Papers released as part of the chancellor’s Autumn statement reveal financial advisers will have to wait until early 2014 for a consultation paper to be published on how HM Revenue and Customs will chase expats for CGT.
Damian Bloom, partner at international law firm Berwin Leighton Paisner, said it was important to note the changes to the capital gains tax regime would impose additional tax on residential property held by non-UK resident individuals only from April 2015 and on future growth.
Mr Bloom said: “This will be perceived as an appropriate leveling of the playing field compared to UK resident individuals, and is not out of step with other major economies.
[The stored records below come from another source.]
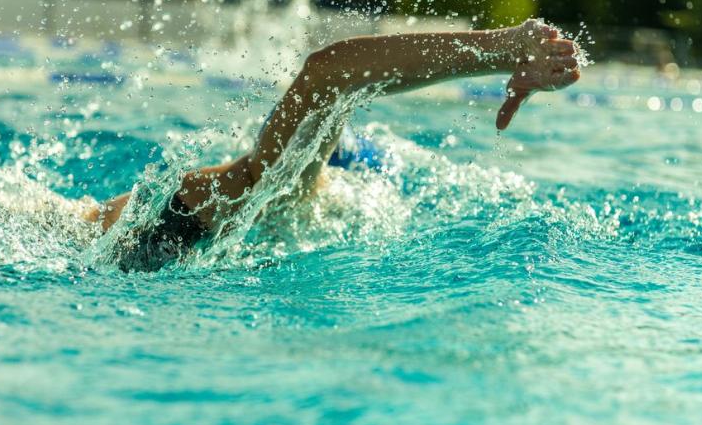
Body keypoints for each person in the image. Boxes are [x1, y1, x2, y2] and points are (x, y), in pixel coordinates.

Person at [85, 19, 582, 271]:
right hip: (96, 242)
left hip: (93, 240)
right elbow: (330, 74)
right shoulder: (279, 193)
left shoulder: (278, 203)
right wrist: (506, 47)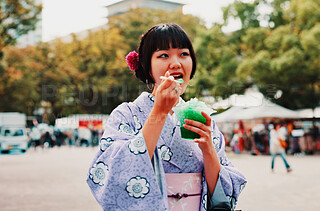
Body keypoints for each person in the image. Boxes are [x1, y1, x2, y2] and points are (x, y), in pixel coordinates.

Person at [86, 23, 246, 211]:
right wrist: (159, 113)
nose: (176, 63)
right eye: (163, 55)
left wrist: (209, 149)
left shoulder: (200, 116)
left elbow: (220, 193)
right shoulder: (126, 115)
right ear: (147, 66)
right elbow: (112, 171)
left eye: (184, 54)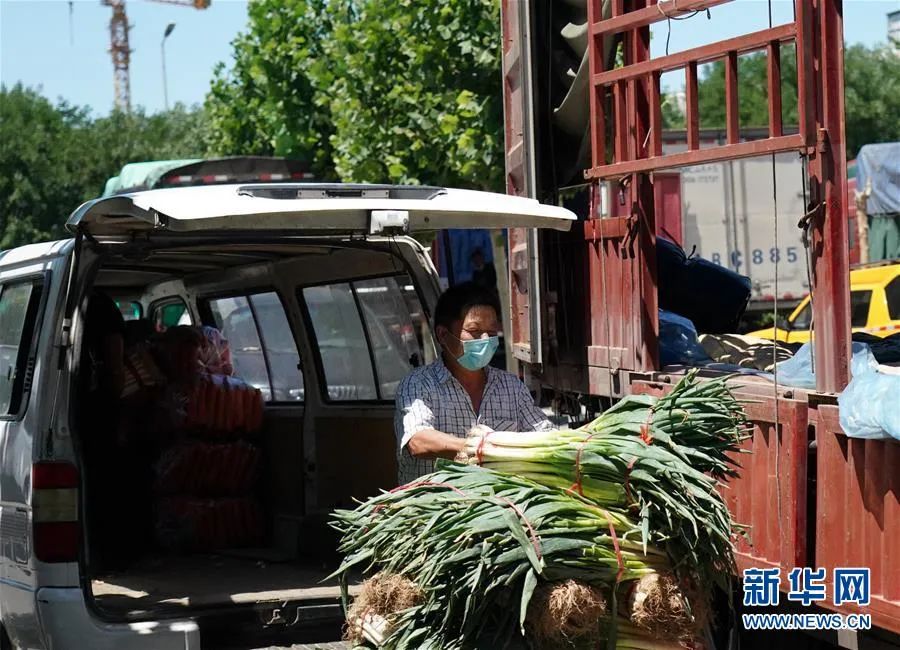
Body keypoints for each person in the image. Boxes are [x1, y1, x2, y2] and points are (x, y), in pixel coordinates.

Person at [394, 282, 552, 484]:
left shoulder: (512, 387)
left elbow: (544, 434)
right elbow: (418, 441)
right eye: (474, 331)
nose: (485, 339)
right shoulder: (418, 384)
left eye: (492, 333)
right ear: (443, 335)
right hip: (439, 500)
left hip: (497, 500)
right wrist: (482, 448)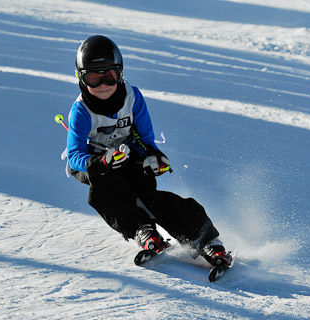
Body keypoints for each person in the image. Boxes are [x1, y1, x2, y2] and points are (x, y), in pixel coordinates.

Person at [66, 35, 232, 267]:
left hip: (128, 155)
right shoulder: (81, 111)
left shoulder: (132, 97)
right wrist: (102, 162)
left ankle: (204, 239)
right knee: (102, 193)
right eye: (94, 78)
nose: (103, 85)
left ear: (120, 73)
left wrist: (153, 156)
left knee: (150, 197)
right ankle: (141, 229)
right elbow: (74, 156)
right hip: (95, 164)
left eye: (109, 76)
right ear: (81, 79)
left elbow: (145, 138)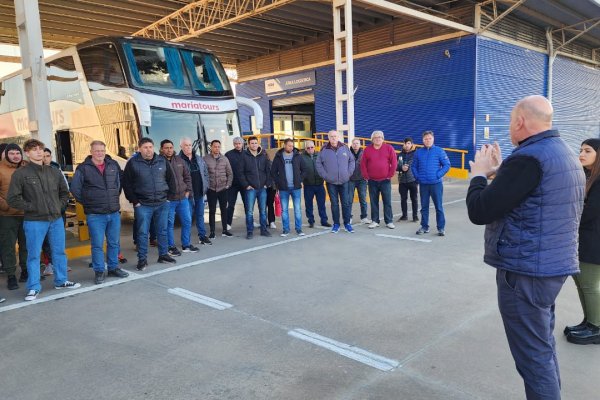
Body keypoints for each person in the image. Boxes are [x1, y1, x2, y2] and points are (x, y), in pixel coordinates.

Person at [466, 95, 585, 399]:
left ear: (520, 122)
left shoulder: (527, 159)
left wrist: (479, 174)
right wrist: (500, 170)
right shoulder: (562, 153)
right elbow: (531, 194)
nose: (509, 128)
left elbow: (479, 210)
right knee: (542, 350)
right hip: (550, 267)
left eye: (510, 122)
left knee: (533, 359)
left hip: (525, 273)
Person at [8, 139, 81, 301]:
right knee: (33, 255)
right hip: (34, 221)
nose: (39, 152)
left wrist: (59, 206)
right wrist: (32, 207)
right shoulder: (21, 174)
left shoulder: (54, 172)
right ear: (27, 153)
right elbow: (12, 199)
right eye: (34, 149)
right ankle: (33, 287)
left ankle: (61, 281)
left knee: (59, 252)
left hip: (55, 219)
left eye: (40, 149)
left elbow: (64, 193)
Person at [70, 141, 129, 284]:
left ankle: (114, 267)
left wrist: (113, 197)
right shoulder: (83, 168)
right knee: (97, 244)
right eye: (97, 151)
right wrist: (89, 202)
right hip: (95, 214)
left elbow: (118, 184)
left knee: (114, 243)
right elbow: (75, 189)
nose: (100, 153)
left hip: (113, 212)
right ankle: (99, 271)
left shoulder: (112, 165)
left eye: (102, 150)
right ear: (91, 151)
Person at [564, 138, 600, 345]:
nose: (582, 154)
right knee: (580, 283)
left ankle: (596, 328)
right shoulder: (587, 176)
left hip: (593, 242)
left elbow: (590, 212)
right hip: (581, 239)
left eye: (588, 151)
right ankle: (589, 322)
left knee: (589, 285)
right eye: (581, 150)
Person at [123, 137, 177, 271]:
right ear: (140, 149)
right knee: (142, 233)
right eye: (145, 147)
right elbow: (126, 184)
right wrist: (135, 201)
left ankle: (163, 255)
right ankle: (142, 260)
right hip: (143, 205)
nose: (148, 150)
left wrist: (169, 198)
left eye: (150, 147)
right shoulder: (133, 163)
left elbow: (171, 180)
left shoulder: (162, 160)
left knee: (162, 231)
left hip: (162, 203)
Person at [160, 139, 199, 255]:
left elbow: (187, 177)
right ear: (162, 149)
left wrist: (188, 192)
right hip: (169, 200)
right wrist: (164, 197)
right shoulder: (159, 162)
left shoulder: (179, 160)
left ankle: (186, 245)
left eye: (171, 147)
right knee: (169, 225)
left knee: (187, 221)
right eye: (166, 148)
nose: (169, 150)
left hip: (183, 198)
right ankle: (170, 247)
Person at [411, 130, 450, 236]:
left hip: (436, 184)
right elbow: (413, 166)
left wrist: (438, 175)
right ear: (423, 140)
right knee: (424, 207)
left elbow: (447, 165)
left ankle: (441, 228)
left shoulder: (439, 151)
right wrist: (417, 177)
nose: (427, 140)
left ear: (433, 139)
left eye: (429, 138)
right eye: (425, 139)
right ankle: (424, 226)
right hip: (423, 184)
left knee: (438, 207)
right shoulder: (418, 152)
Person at [0, 144, 28, 290]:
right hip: (7, 215)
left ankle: (25, 271)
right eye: (12, 153)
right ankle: (11, 276)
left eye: (18, 153)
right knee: (8, 247)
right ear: (6, 154)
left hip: (26, 214)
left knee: (26, 245)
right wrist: (6, 206)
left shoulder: (26, 168)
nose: (16, 155)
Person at [316, 130, 355, 233]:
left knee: (345, 203)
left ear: (338, 137)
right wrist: (325, 176)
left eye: (335, 136)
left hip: (344, 181)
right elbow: (318, 163)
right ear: (328, 138)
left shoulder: (345, 147)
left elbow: (352, 160)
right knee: (334, 204)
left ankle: (347, 224)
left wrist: (349, 173)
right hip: (331, 182)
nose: (333, 138)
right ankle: (336, 224)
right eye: (331, 136)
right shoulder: (324, 149)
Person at [40, 147, 69, 276]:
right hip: (42, 213)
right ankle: (49, 264)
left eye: (48, 156)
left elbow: (65, 191)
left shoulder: (57, 171)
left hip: (58, 212)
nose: (45, 158)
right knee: (45, 240)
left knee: (58, 239)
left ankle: (60, 264)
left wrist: (61, 207)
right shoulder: (33, 172)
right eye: (43, 156)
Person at [360, 130, 397, 229]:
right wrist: (366, 176)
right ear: (372, 139)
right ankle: (375, 221)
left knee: (387, 201)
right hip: (372, 181)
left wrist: (390, 175)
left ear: (383, 139)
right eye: (375, 137)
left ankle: (389, 221)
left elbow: (394, 162)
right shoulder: (367, 149)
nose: (378, 139)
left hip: (385, 180)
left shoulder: (389, 148)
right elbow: (363, 164)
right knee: (373, 202)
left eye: (379, 137)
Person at [237, 136, 272, 239]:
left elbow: (268, 171)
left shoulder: (263, 155)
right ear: (248, 144)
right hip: (250, 189)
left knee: (263, 210)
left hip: (262, 188)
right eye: (252, 143)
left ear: (258, 144)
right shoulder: (243, 156)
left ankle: (264, 230)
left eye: (255, 143)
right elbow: (240, 173)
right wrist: (246, 185)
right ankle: (250, 231)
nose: (254, 145)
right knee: (249, 211)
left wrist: (267, 184)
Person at [179, 137, 211, 245]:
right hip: (187, 195)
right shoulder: (178, 160)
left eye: (189, 145)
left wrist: (205, 187)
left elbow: (206, 173)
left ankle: (202, 237)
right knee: (187, 219)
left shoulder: (198, 158)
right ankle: (186, 242)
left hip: (199, 193)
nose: (188, 147)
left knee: (200, 216)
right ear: (181, 147)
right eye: (185, 145)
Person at [271, 138, 305, 236]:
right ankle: (286, 230)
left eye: (292, 145)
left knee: (297, 209)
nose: (291, 147)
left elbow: (304, 170)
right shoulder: (278, 157)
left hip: (296, 188)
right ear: (284, 145)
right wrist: (279, 182)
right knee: (284, 210)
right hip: (283, 188)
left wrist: (300, 180)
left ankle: (299, 229)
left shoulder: (298, 156)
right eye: (289, 145)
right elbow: (273, 172)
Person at [203, 140, 233, 238]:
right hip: (211, 189)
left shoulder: (225, 159)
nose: (217, 148)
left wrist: (228, 185)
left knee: (224, 209)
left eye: (218, 146)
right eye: (215, 146)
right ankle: (212, 232)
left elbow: (230, 173)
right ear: (211, 147)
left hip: (223, 188)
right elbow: (203, 174)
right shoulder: (205, 159)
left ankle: (225, 230)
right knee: (212, 211)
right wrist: (206, 186)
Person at [301, 141, 330, 228]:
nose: (310, 149)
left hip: (320, 184)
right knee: (308, 204)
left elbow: (326, 167)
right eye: (308, 148)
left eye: (312, 147)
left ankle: (324, 221)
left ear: (314, 147)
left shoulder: (320, 156)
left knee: (321, 204)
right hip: (308, 185)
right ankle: (311, 221)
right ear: (305, 149)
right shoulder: (301, 157)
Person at [225, 137, 247, 230]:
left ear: (242, 144)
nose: (238, 145)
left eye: (239, 143)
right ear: (233, 144)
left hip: (245, 184)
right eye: (236, 143)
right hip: (232, 184)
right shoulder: (228, 154)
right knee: (230, 205)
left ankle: (250, 221)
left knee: (248, 204)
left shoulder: (247, 154)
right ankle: (228, 223)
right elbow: (225, 169)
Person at [348, 139, 370, 225]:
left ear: (360, 145)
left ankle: (364, 217)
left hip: (362, 180)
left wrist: (367, 176)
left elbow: (368, 164)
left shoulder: (364, 153)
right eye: (354, 143)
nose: (355, 145)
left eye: (357, 143)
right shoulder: (347, 153)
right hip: (350, 180)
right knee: (349, 200)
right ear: (351, 144)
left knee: (363, 199)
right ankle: (348, 217)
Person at [397, 137, 419, 222]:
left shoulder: (416, 154)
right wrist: (401, 167)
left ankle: (415, 216)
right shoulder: (400, 155)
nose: (406, 145)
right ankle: (404, 215)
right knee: (403, 199)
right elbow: (397, 166)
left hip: (413, 180)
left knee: (414, 198)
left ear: (411, 144)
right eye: (405, 143)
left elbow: (418, 165)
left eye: (409, 143)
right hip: (402, 181)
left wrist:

“However, these reforms ought to have been considered as part of last year’s extensive consultation on the taxation of UK property held by non-resident entities.
“In order to prevent any further undermining of the stability of the UK tax regime for international individuals, it would be helpful if the government could confirm whether there will be any further changes to the taxation of residential property for the remainder of the current parliament.”
HM Treasury has also confirmed for capital gains tax private residence relief, the final period exemption now applies to a property that has been a person’s private residence at some time even though they may not be living in the property at the time they dispose of it and they may be claiming private residence relief on another property at the same time.
From 6 April 2014 the final period exemption will be reduced from 36 months to 18 months.
The annual CGT exempt amount will be £11,000 for the year 2014 to 2015 and £11,100 for 2015 to 2016 and subsequent years.
The exemption for most trustees will be £5,000 and £5,500 respectively.